*WHAT IS REQUIRED*: Return every line of text in the listing below word for word and in the same order. Leave out the pictures.

#####

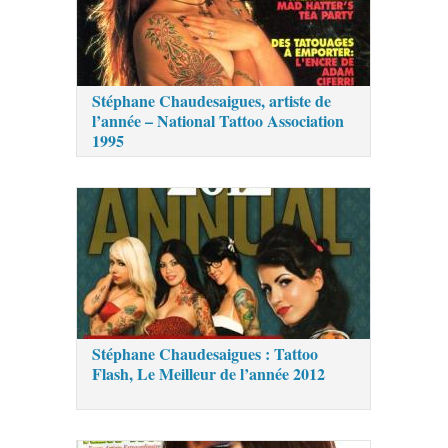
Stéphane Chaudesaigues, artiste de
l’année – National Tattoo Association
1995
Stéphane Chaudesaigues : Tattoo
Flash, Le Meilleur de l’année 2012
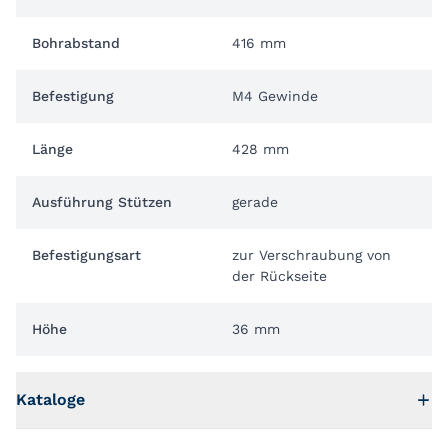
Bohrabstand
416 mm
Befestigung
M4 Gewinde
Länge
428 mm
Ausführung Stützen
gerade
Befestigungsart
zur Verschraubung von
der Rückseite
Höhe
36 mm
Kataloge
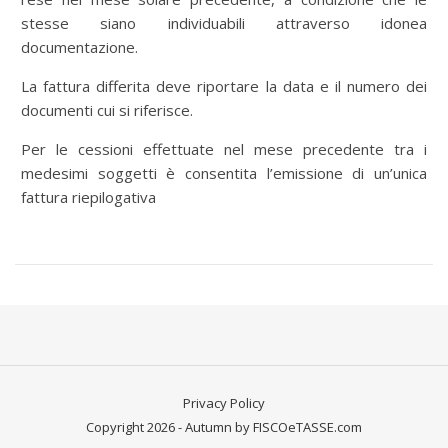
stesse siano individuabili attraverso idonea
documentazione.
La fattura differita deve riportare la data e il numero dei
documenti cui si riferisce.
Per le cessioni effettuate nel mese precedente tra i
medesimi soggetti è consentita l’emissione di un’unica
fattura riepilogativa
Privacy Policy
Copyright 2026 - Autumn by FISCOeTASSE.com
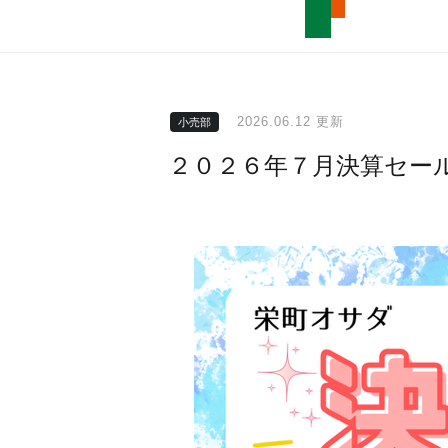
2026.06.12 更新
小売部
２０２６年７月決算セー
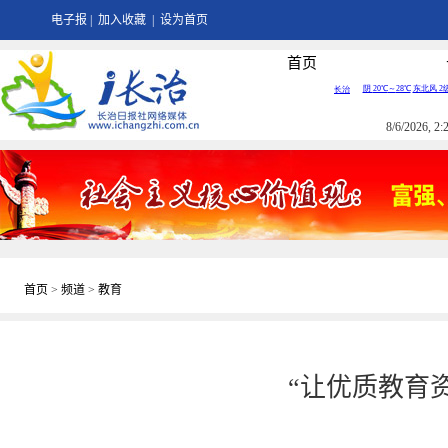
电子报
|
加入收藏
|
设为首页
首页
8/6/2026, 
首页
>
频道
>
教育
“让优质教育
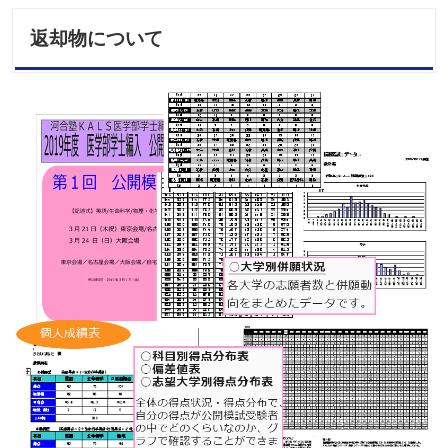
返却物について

#####

*ANSWER TO THE EXERCISE*:
Stéphane Chaudesaigues, artiste de
l’année – National Tattoo Association
1995
Stéphane Chaudesaigues : Tattoo
Flash, Le Meilleur de l’année 2012
Bohrabstand
416 mm
Befestigung
M4 Gewinde
Länge
428 mm
Ausführung Stützen
gerade
Befestigungsart
zur Verschraubung von
der Rückseite
Höhe
36 mm
Kataloge
stesse siano individuabili attraverso idonea
documentazione.
La fattura differita deve riportare la data e il numero dei
documenti cui si riferisce.
Per le cessioni effettuate nel mese precedente tra i
medesimi soggetti è consentita l’emissione di un’unica
fattura riepilogativa
Privacy Policy
Copyright 2026 - Autumn by FISCOeTASSE.com
2026.06.12 更新
小売部
２０２６年７月決算セー
电子报
|
加入收藏
|
设为首页
首页
8/6/2026, 
首页
>
频道
>
教育
“让优质教育
返却物について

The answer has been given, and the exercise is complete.